All Quiet on the Western Front: War Books [3/15]
by Charlotte Reads Classics
Now he is lying there – and for what reason? Everybody in the whole world ought to be made to walk past his bed and be told: ‘This is Franz Kemmerich, he’s nineteen and a half, and he doesn’t want to die! Don’t let him die!
All Quiet on the Western Front is a book that never loses force. Originally I was only going to read war books I hadn’t read before but why leave out the best? I have read this book before and am pleased to report that it is still just as devastating and worthwhile the second time around. I’m quite confident that by the end of this reading project I will still recommend this book as the one to read.
I won’t go into the plot, because I’m sure everyone knows the story: German soldier fighting on the Western front in WWI. The fact that the novel is about German soldiers highlights why we should commemorate all the soldiers who died in the war, not just the ones from our own country. The most important part of the book is that you could be reading about any soldier from either side. This post is heavy on the quotes because Remarque’s writing is somehow both horrific and beautiful, and puts into words what I couldn’t begin to articulate.
Paul Baumer is just about as experienced as you can manage to be for a front line soldier, which makes it easy to forget that he is only nineteen. During the battles he fights instinctively, acts compassionately, appears fearless. It isn’t until after the fighting stops that I remembered how young and destroyed he really is:
The trucks roll monotonously onwards, the shouts are monotonous , the falling rain is monotonous. It falls on our heads and on the heads of the dead men up at the front of the truck, on the body of the little recruit with a wound that is far too big for his hip, it’s falling on Kemmerich’s grave and it’s falling in our hearts.

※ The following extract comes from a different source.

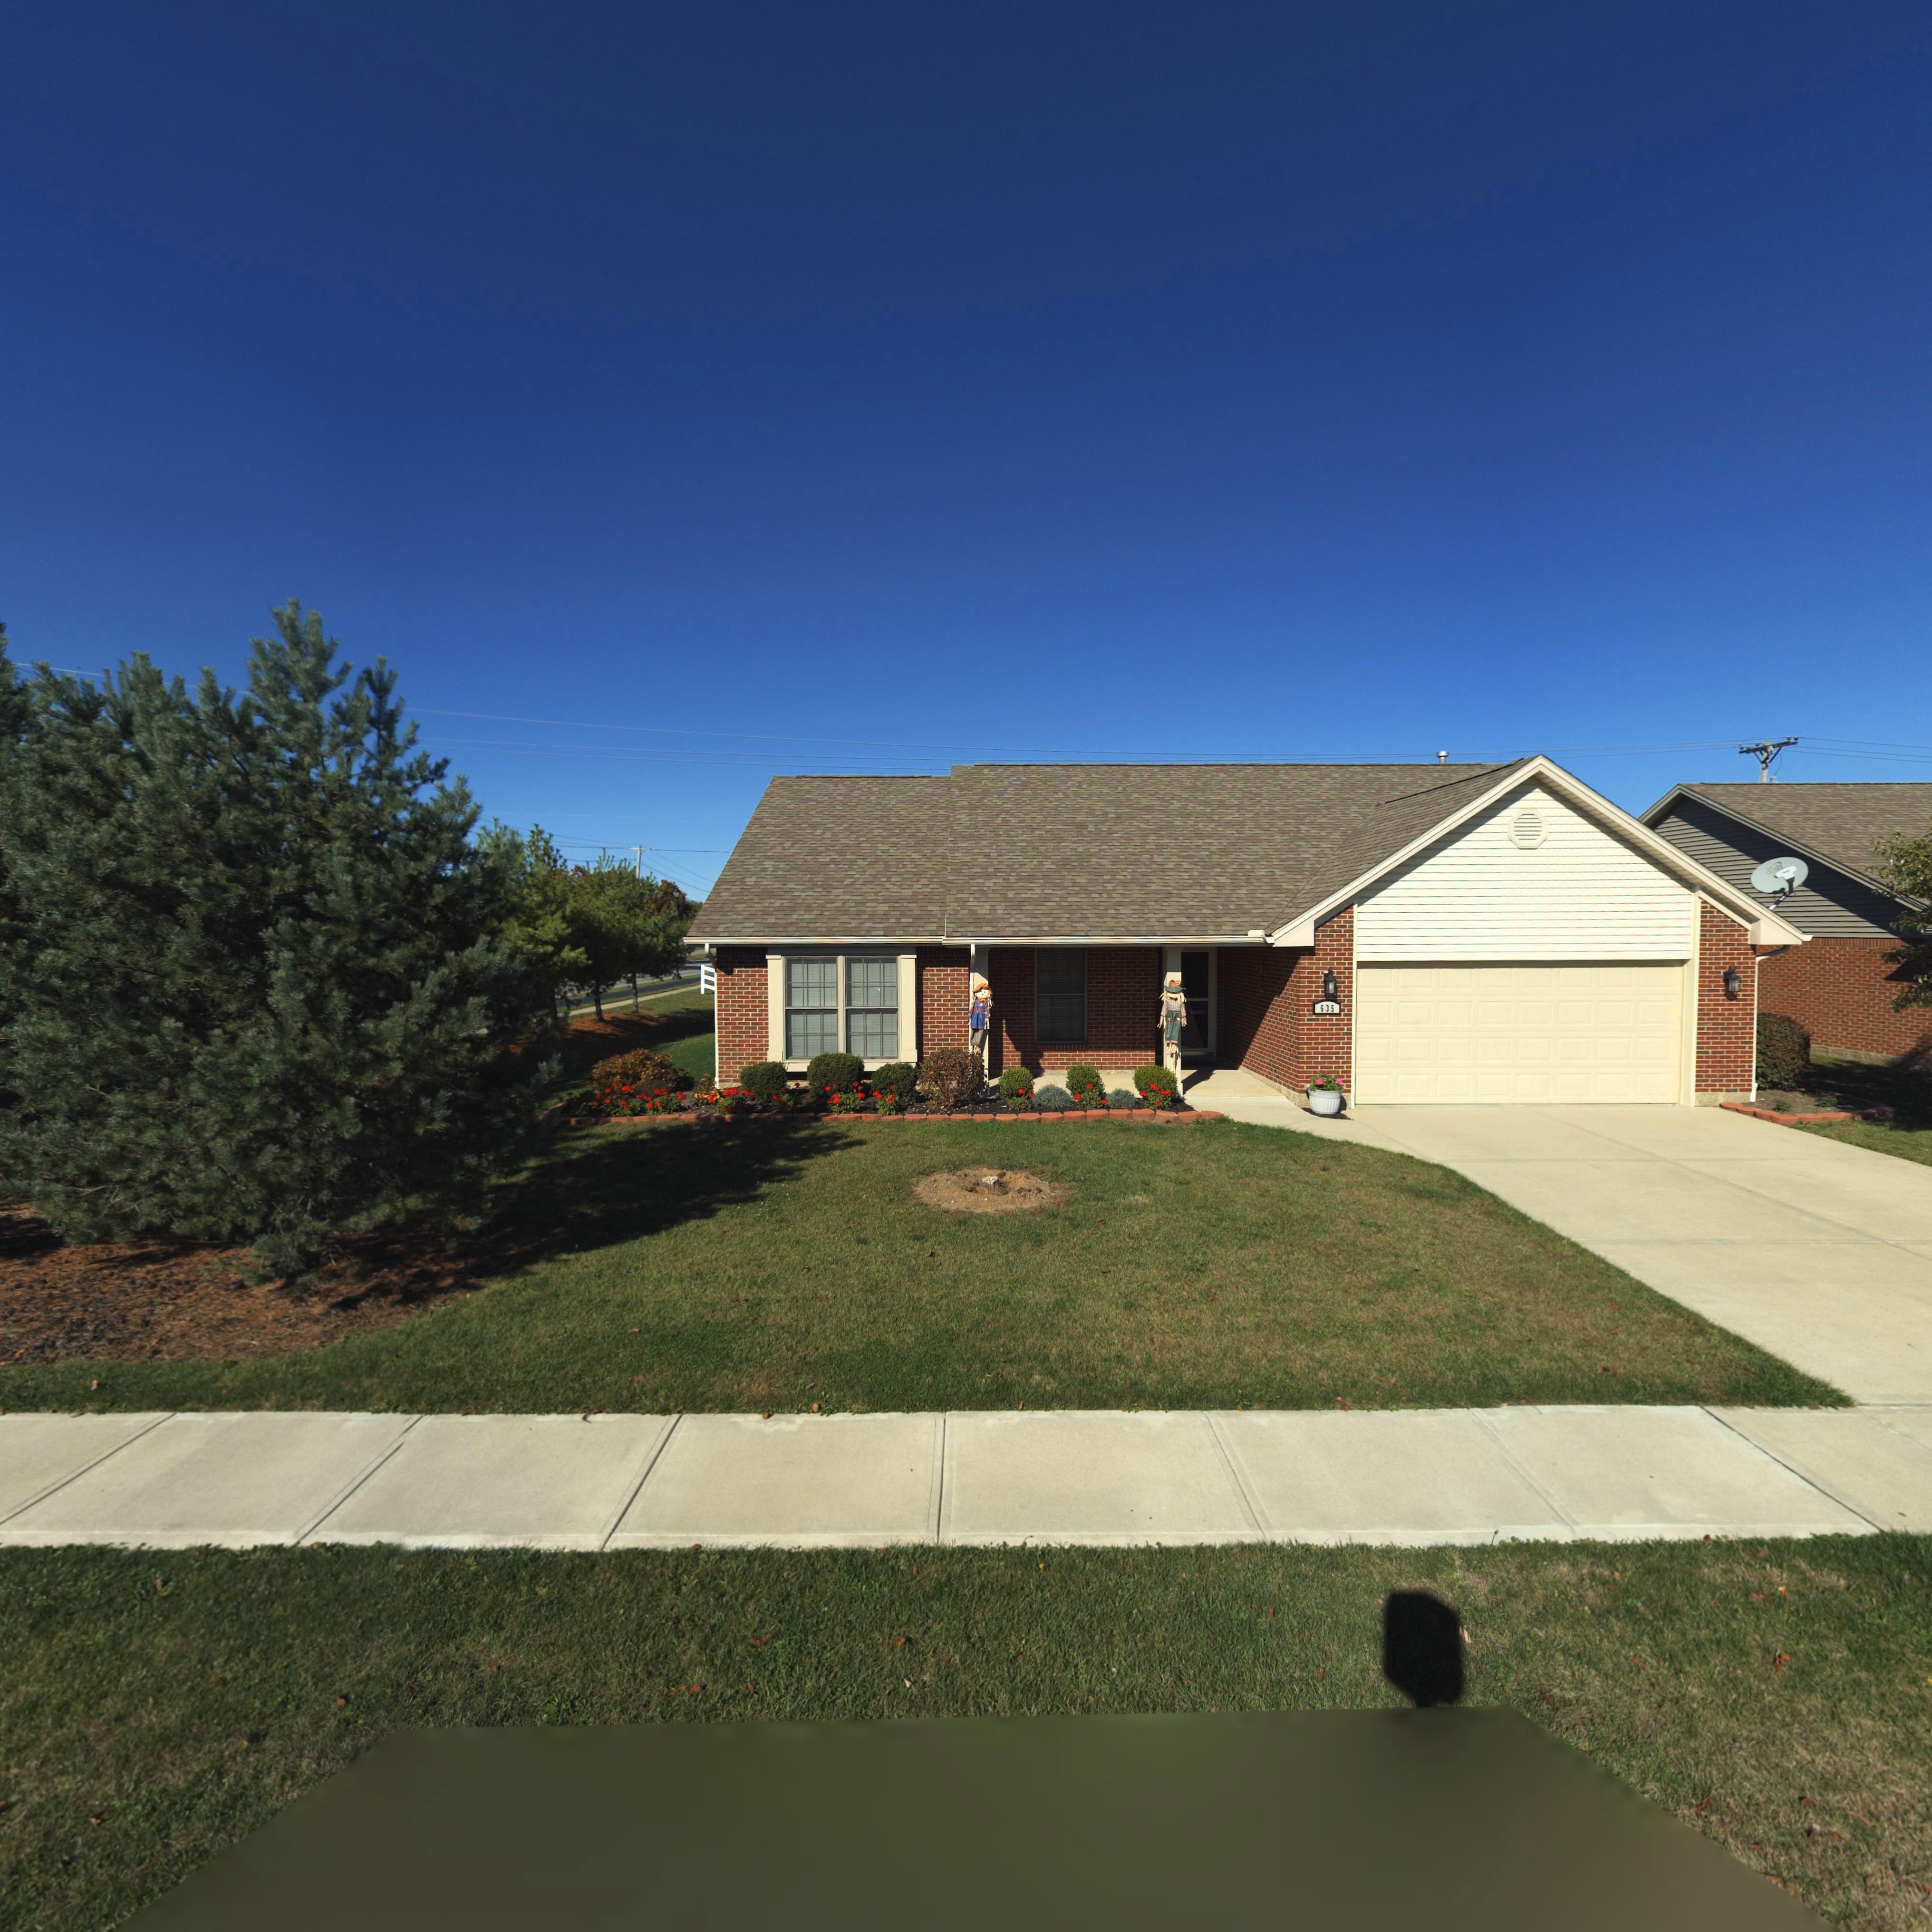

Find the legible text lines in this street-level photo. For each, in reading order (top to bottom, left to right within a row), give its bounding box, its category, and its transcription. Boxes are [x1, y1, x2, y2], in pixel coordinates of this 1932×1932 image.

[1319, 1004, 1335, 1014] StreetNumber: 635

That is the quote I remember best from reading this book a few years ago. It completely captures the sheer despair and futility of these soldiers prolonging their lives. Yes, they can survive one battle but in order to face what? Paul and his comrades occasionally talk about what they would do if the war finishes and the answers tend to revolve around satisfying the body; girls, food, alcohol, sleep. Any discussion beyond that is depressing; they are the lost generation and they know it.
We’re no longer young men. We’ve lost any desire to conquer the world. We are refugees. We are fleeing from ourselves. From our lives. We were eighteen years old, and we had just begun to love the world and to love being in it; but we had to shoot at it. The first shell to land went straight for our hearts. We’ve been cut off from real action, from getting on, from progress. We don’t believe in those things anymore; We believe in the war.
The absorption of young men’s lives into the war is something I don’t always consider when thinking about war novels. Yes, most of their time is taken up with fighting and whilst they get leave to see their families perhaps this isn’t the relief you might have thought it was. The soldiers think about home with nostalgia – firmly anchored in the past:
The [memories] are silent because that is something incomprehensible to us. There is no silence at the front and the spell of the front is so strong that we are never away from it. […] The quietness is the reason why all these images awaken in us not so much desire as sadness – a vast and inexplicable melancholy. These scenes existed once – but they will never return. They are gone, they are another world, a world that is in the past for us.
Surprisingly some of the most upsetting parts of the novel happen when Paul is at home on leave. The soldiers have an unspoken, unanimous decision to never reveal the reality of what happens at the front to their families. Consequently Paul has to see and do horrible things and never speak of them to anyone who cares about him, which makes for agonising reading. Is it better that his family didn’t know what his life had become? Does morale win wars or prolong them?
Can there ever be a novel that should be required for everyone to read? Are the World Wars a Western concern? Completely simplifying what could be a lengthy argument, my opinion is that war is war and everyone should know what it really costs.
A beautiful and heart-breaking book. My copy also has that cover, I think it is very striking.
I agree. I love this cover too – it has been very well designed.
This sounds incredible. I need to read this…
You do! 😀
Well done, getting through three books, a reread is a good idea too, great review – if only reading were an antidote to war.
So true, because I’ve been reading all the books about WWI first they have an additional tinge of sadness with the hindsight that there were only a few years of peace before it all started up again.
I tend to avoid ‘war books’ in general, but really must read this. Great review!
Thanks JoAnn, if you’re ever going to read a ‘war book’ this is the one (in my opinion) to go for.
This sounds extraordinary. I have Not so Quiet by Helen Zenna Smith, a response to this book, in my Virago collection and you have inspired me to read both as soon as the time is right,
Oh, I haven’t heard of Not So Quiet before, I’ll definitely look it up.
This was required reading when I was in high school, and I agree, very powerful. I think I need to add it to my list to read again, as I know so much more about WWI now than I did then–I think the impact would be all the greater.
Yes I think so, even though it has only been a couple of years since I read it the first time I know more about WWI and the years before it, which brought something new to reading it this time.